So today I was headed out around the Little Lakes, looking forward to a long walk and a couple of hours of absolute quiet, when I heard the most terrible yelping up ahead. I hoped that it could be attributed to a dog or two whose owners had stopped to talk and created a minor civil war, but within a few minutes a woman approached me, gestured backward, and asked hopefully whether I had tied my dog to a tree and left it there temporarily. I guess I look like a total idiot, but whatever.
So we went on a few steps to the spot where she had encountered a perfectly beautiful beagle/lab ~ a healthy, well-fed dog tied to a tree, who had started to cry piteously when she walked by. We talked for a few moments about whether someone might have actually left the dog there while she finished a run or, I don't know, jumped into the lake (no, no one does that, but I guess optimism is not a bad thing). I said that I would be back around in an hour or so and, if the dog were still there, I'd pick her up.
We walked on and a second woman approached us and said, "Please tell me there isn't a beagle/lab mix back there tied up and abandoned." We backtracked and she said a sad, "Yep." She had seen a well-dressed (heels, manicure, make-up, definitely not one of the three of us) woman get out of her car with the dog, disappear into the woods, reappear sans dog, get into her car, and drive away.
The second woman was accompanied by her own dog, whom she had acquired in just this way, and she was willing to consider taking our new friend, if her own dog, abused in his past life and still leery after many years with her, responded in a positive manner. We tried walking the two dogs together and things were looking up, but the newly homeless pup struggled mightily when we tried to put her into the woman's hatchback, and leaped out immediately. ("She'd probably been locked in a trunk," said my daughter later, when I called for commiseration from Oregon.
So the dog and I ended up making a little trip to the police station (she was willing to get into the back seat of my car), the repository for dogs abandoned on the week-end. She was strong and apparently recently pregnant ~ no doubt yet another "cute puppy" who grew up and needed to be trained to a leash and spayed and otherwise actually cared for by people who did not know how or want to learn to take responsibility for her as she grew to adulthood.

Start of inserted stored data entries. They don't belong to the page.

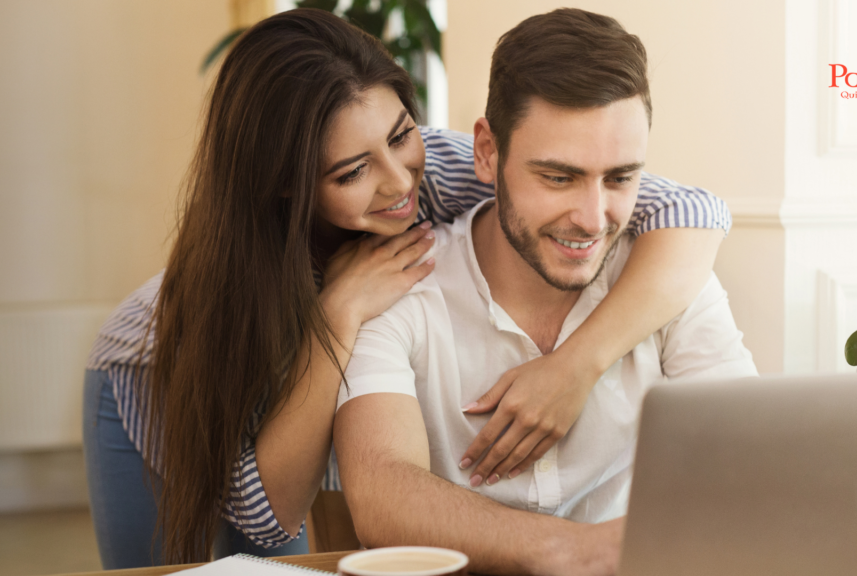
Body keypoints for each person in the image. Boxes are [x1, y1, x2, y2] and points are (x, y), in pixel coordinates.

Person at [83, 7, 731, 569]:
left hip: (313, 359)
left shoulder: (446, 170)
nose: (399, 184)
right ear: (287, 183)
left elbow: (693, 214)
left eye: (400, 136)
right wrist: (337, 312)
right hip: (162, 374)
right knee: (185, 566)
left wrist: (574, 365)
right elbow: (267, 514)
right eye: (352, 170)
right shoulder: (240, 289)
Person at [333, 9, 758, 576]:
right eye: (558, 177)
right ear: (487, 152)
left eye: (620, 178)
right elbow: (382, 491)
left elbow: (748, 463)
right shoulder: (395, 283)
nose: (592, 218)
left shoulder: (670, 277)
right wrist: (574, 551)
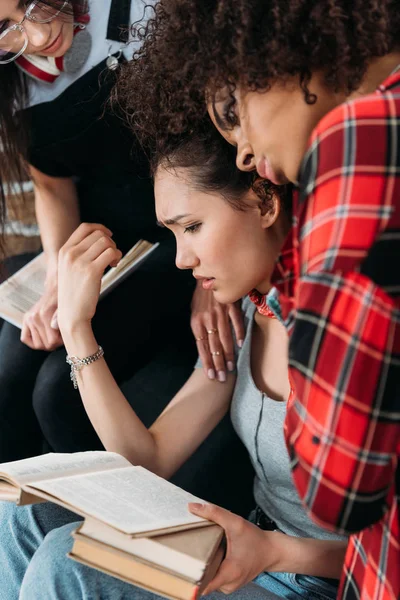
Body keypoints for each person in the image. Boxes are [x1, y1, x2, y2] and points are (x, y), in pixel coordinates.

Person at [114, 2, 400, 599]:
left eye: (234, 113)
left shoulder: (363, 144)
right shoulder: (259, 300)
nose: (245, 152)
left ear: (279, 57)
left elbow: (339, 485)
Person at [0, 125, 347, 600]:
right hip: (246, 553)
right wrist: (78, 325)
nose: (183, 258)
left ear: (266, 201)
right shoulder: (249, 313)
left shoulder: (352, 329)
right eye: (172, 233)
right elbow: (147, 457)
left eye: (193, 226)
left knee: (67, 561)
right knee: (20, 517)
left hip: (319, 582)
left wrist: (273, 551)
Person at [0, 0, 201, 463]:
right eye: (6, 27)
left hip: (179, 236)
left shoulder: (145, 11)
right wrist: (57, 278)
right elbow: (51, 183)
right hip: (97, 240)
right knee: (8, 377)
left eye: (30, 6)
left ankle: (118, 523)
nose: (33, 37)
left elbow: (213, 145)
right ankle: (28, 527)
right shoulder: (12, 72)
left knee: (57, 393)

I am SICK of this. Just sick of it. She is the third dog I have encountered this summer who needed to be "rescued." (And that doesn't count the kitten I found in the cemetery, whose plight engaged five or six people before he was settled.) I could go on and on and on, but I will just say that this beautiful little dog represents the foundation of what is practically a religious doctrine in this house with respect to where one should acquire a pet (a pound or a shelter) and what one should do with said pet the next morning (put a complete end to its reproductive capacity).
Well, that's my soapbox for the week-end. I know that my friends all provide good homes for their pets, and that many of them prefer reputable breeders to the streets as sources for same. (The Lovely Daughter, the expert in the house, states unequivocally that the frequently-made argument that well-bred animals are more predictable in behavior is utterly without foundation.) I just know that I have spent the afternoon delivering a beautiful dog to her doom, and I try to believe that the Lovely Daughter's volunteer work at Friends for Felines compensates in some small way.